NAACP can’t get meeting with Bush

Since Harding, group has been invited to discuss issues at White House

? Since the days of Warren Harding, presidents have met at the White House with leaders of the NAACP. Not President Bush — at least not yet.

More than halfway through his presidency, Bush has yet to receive the nation’s oldest civil rights group or the Leadership Conference of Civil Rights, an umbrella organization.

The president met with the Congressional Black Caucus for just an hour or so during his first month in office, but he has not responded to a half-dozen subsequent requests to meet again.

While Bush, who got only 9 percent of the black vote in 2000, has shunned sit-downs with established black groups, he has reached out to carefully chosen minority audiences and to civil rights advocates less critical of his policies.
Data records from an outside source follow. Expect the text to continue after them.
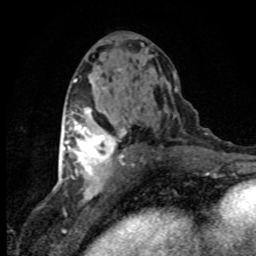
Breast MRI (dynamic contrast-enhanced), one axial slice; cropped to one breast; dynamic contrast-enhanced series, time point 2 of 8 at this slice position (early post-contrast); 1.5 T; TE 4.2 ms, TR 7.1 ms; 2 mm slice thickness; 256 × 256 image matrix. Female patient.
Outlined on this slice (semi-automatically segmented with operator editing):
- enhancing-tissue mask used for the functional tumour volume (all voxels passing the contrast-enhancement thresholds inside the analysis volume; usually the tumour): box from (x=63, y=121) to (x=127, y=180) px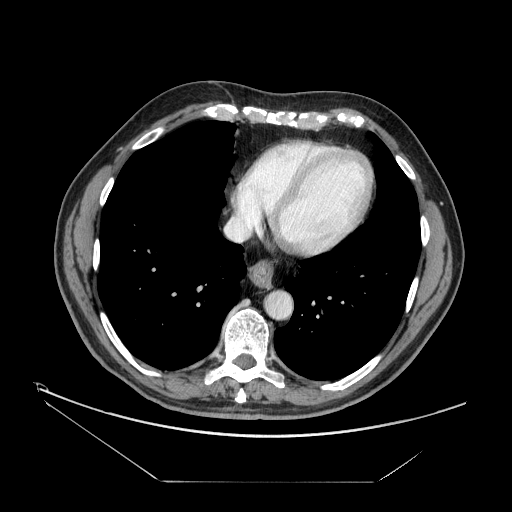
Contrast-enhanced abdominal CT, one axial slice; slice 158 of 161 in the series (ordered by position); 120 kVp; intravenous contrast given; soft-tissue window (W 400 / L 40 HU); 2.5 mm slice thickness; 512 × 512 image matrix. Case-level facts recorded for this patient, not image findings: patient: male, age 62 years at operation; diagnosis: colorectal cancer liver metastases, imaged before liver resection; multiple liver metastases: yes; largest metastasis: 4.2 cm; disease in both lobes: yes.
Structures marked on this image (outlined manually by an expert reader):
- hepatic veins: bounding box (x1, y1, x2, y2) in pixels: (225, 162, 266, 240)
One example is the National Urban League, whose annual conference in Pittsburgh Bush is addressing today.

NAACP President Kweisi Mfume said he requested meetings with Bush in 2001 and 2002, and “was told politely, in writing, that he’d love to meet, but his schedule just didn’t allow it.”

Political analysts say the president’s re-election effort is not targeting liberal blacks, but wealthy, conservative churchgoing blacks as a way to increase Bush’s share of the black vote this time around.

“It’s outrageous and insulting that he’s not met with the NAACP, and it’s certainly contrary to decades of history,” said Ralph Neas, who was president of the Leadership Conference on Civil Rights for 15 years.